Himalayan Dams Become Economic Burdens

by GoNews Desk 3 years ago Views 1439

Himalayan Dams Become Economic Burdens
By Rishika Pardikar/thethirdpole.net

On April 23, 2020, the Forest Advisory Committee (FAC) of India’s environment ministry met to deliberate the 3,097-megawatt Etalin hydropower project in the north-east state of Arunachal Pradesh.

The proposed dam is a joint venture between private company Jindal Power Ltd (JPL) and the Hydro Power Development Corporation of Arunachal Pradesh Ltd, a public sector undertaking.

The minutes of the meeting show that the FAC did not decide whether to approve the project but sought views from the Ministry of Power (MoP) with respect to three issues: the six-year delay to the project and change in the country’s energy plans during this time; the high tariff structure; and prioritising proposed hydro projects based on their adverse impacts on ecology.

The Etalin hydropower project in Dibang Valley is one of over 160 dam projects planned in Arunachal Pradesh. It has attracted particular controversy over its impacts on wildlife and indigenous communities in the dense forests of north-east India.

Concerns about time and cost overruns are not unique to the Etalin dam. These issues are common in hydropower projects, particularly in the Himalayan states of Uttarakhand, Himachal Pradesh, Arunachal Pradesh, Assam, Sikkim, Jammu and Kashmir, and West Bengal.

According to the Central Electricity Authority’s (CEA) latest quarterly review (covering January-March 2020), many large hydropower projects under construction in these states have cost overruns as high as 200% and delays of up to 13 years.

In reality the delays will be much greater, since they only start being recorded once the construction phase starts, ie when the project has received all relevant clearances – which can take years. The Etalin hydropower project, which is yet to receive clearances, was first proposed in 2008.

Questions about the economic viability of projects like Etalin are clearly on the radar of the governmental authorities that recommend them. India’s parliament has discussed time and cost overruns of large hydropower projects a number of times.

Government supports big hydro

No wonder then that Bharat Rohra, chief executive of JPL, noted in May that given the amount of finance the Etalin dam requires, it “doesn’t look like an attractive investment” and sought other investors.

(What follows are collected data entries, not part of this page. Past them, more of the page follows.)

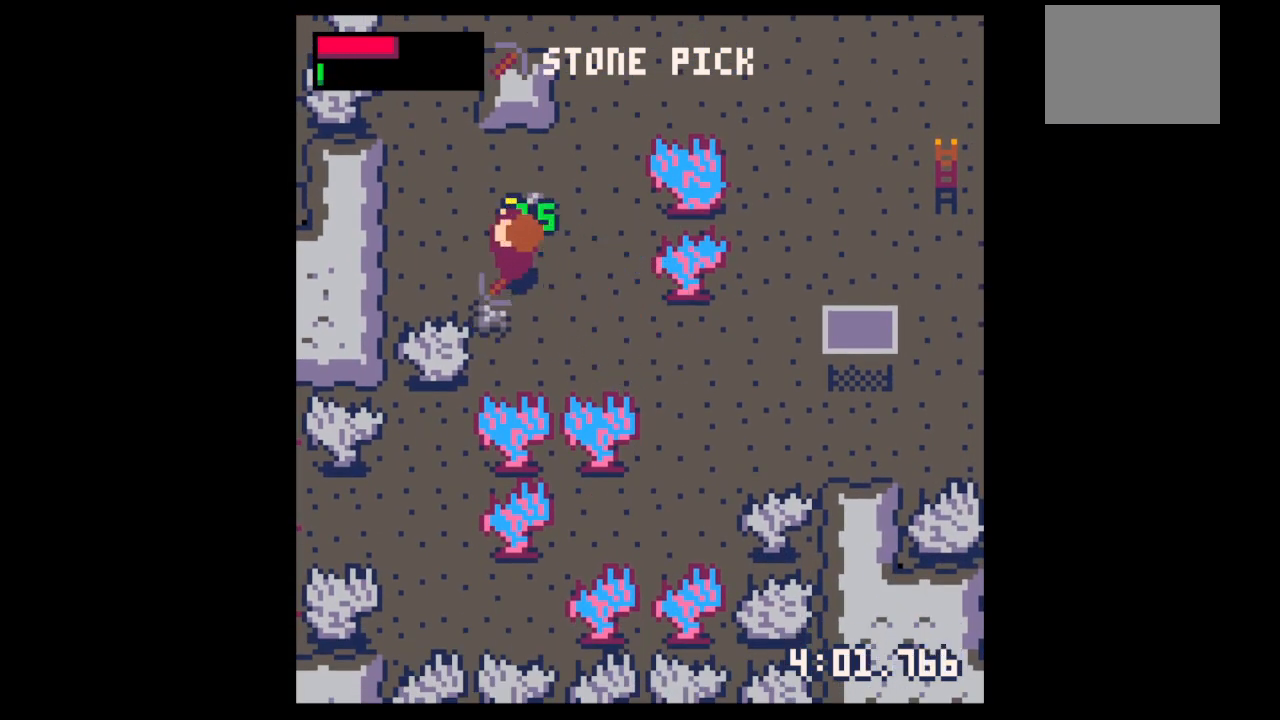
{"keys": ["up"], "events": [[133, "up", "down"], [167, "left", "up"], [367, "right", "down"], [500, "right", "up"]]}
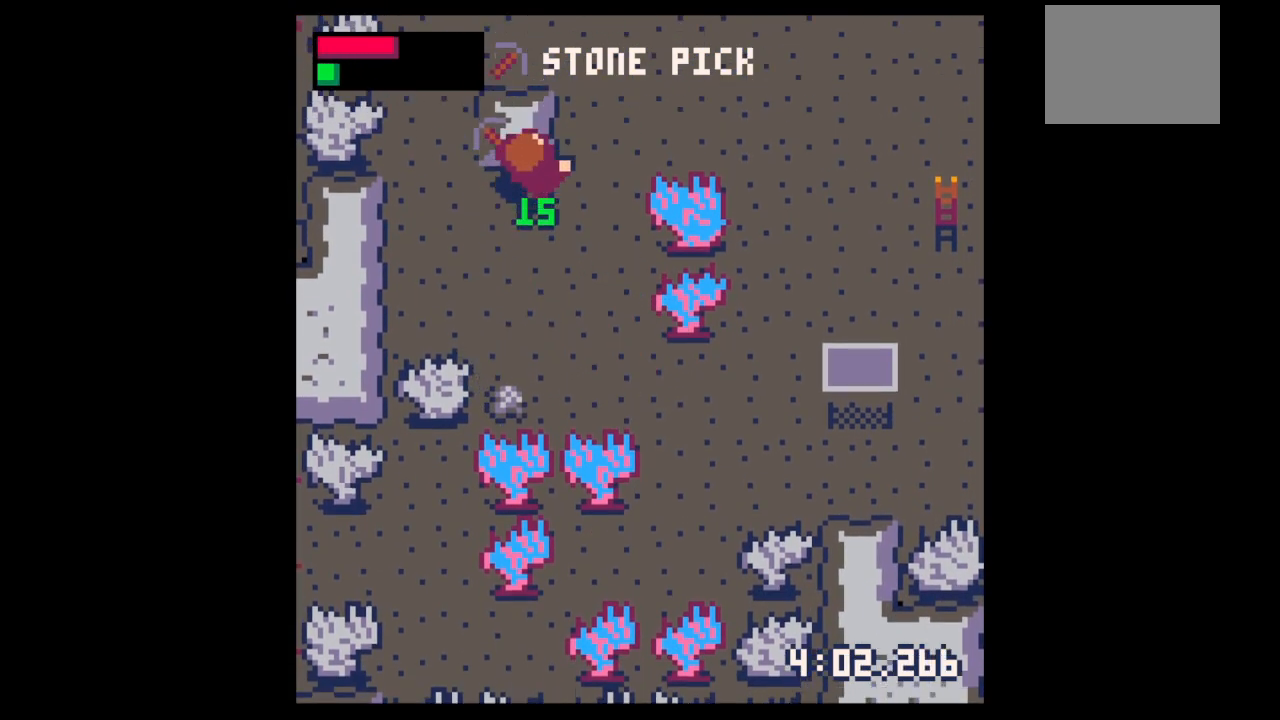
{"keys": ["down"], "events": [[33, "up", "up"], [133, "down", "down"]]}
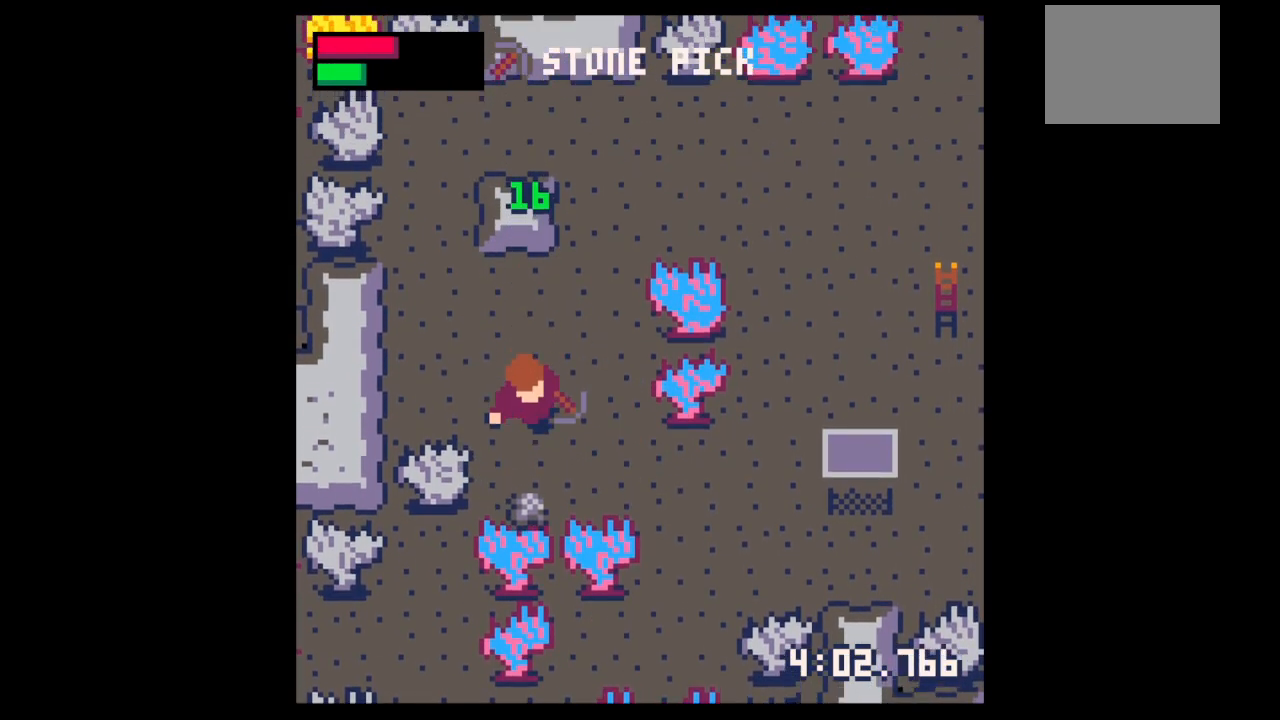
{"keys": ["left", "up"], "events": [[333, "down", "up"], [333, "left", "down"], [433, "up", "down"]]}
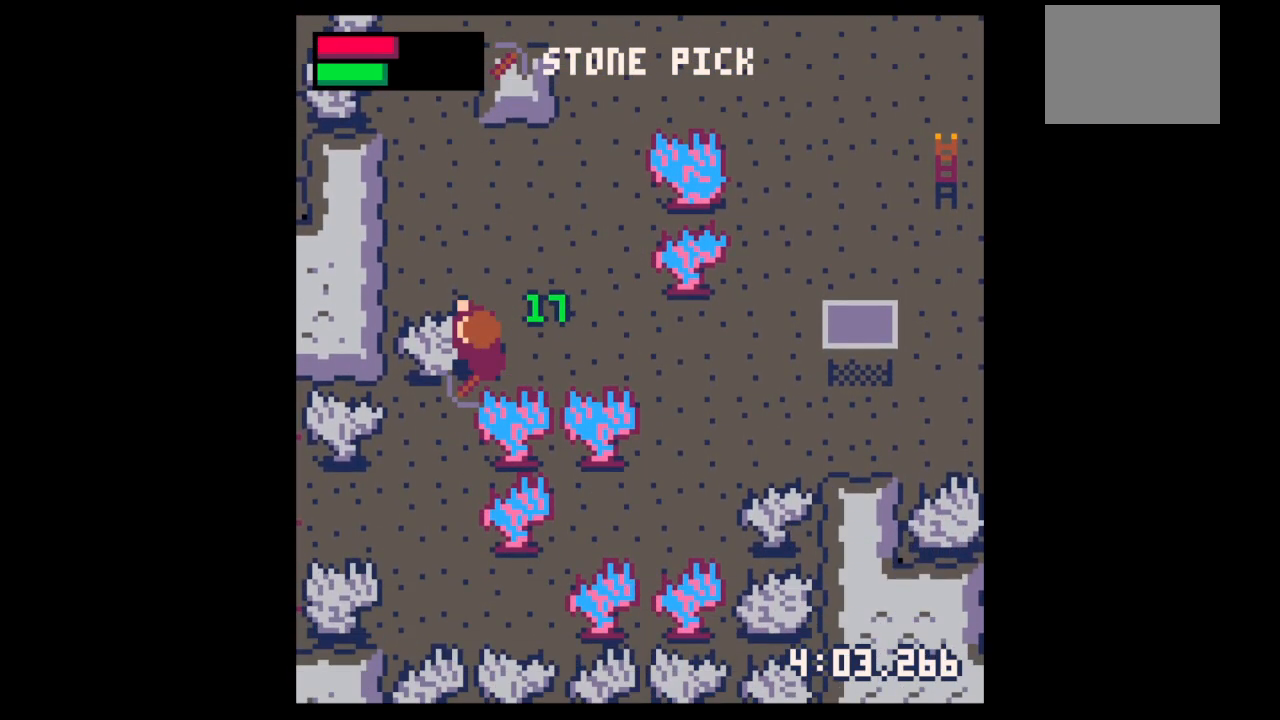
{"keys": ["x"], "events": [[33, "up", "up"], [67, "x", "down"], [300, "left", "up"]]}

Rohra added that since Etalin is a large project, “we feel we’ll struggle to find long-term buyers for the entire capacity but policy support from the government can make the project viable and draw investors.”

Yet the Indian government is still promoting large hydropower projects.

To encourage investment, last year the government reclassified large hydropower (more than 25 MW capacity) as a renewable energy source, increased the debt repayment period to 18 years and agreed to pay for enabling infrastructure such as roads and bridges for some projects.

Experts saw this policy change as partly driven by the need to meet the country’s United Nations commitment to install 175 gigawatts of renewable energy by 2022.

JPL has previously tried to wash its hands of the Etalin project. In February 2016, it was reported that JPL asked the government-owned hydropower company NHPC to take over three of its projects. “If the project’s cost is viable then certainly NHPC is ready to take over,” NHPC stated at the time.

Since NHPC has not yet taken over the project, does this mean its cost is not viable? The Third Pole sent queries to JPL and NHPC requesting an interview but no response had been received at the time of publication.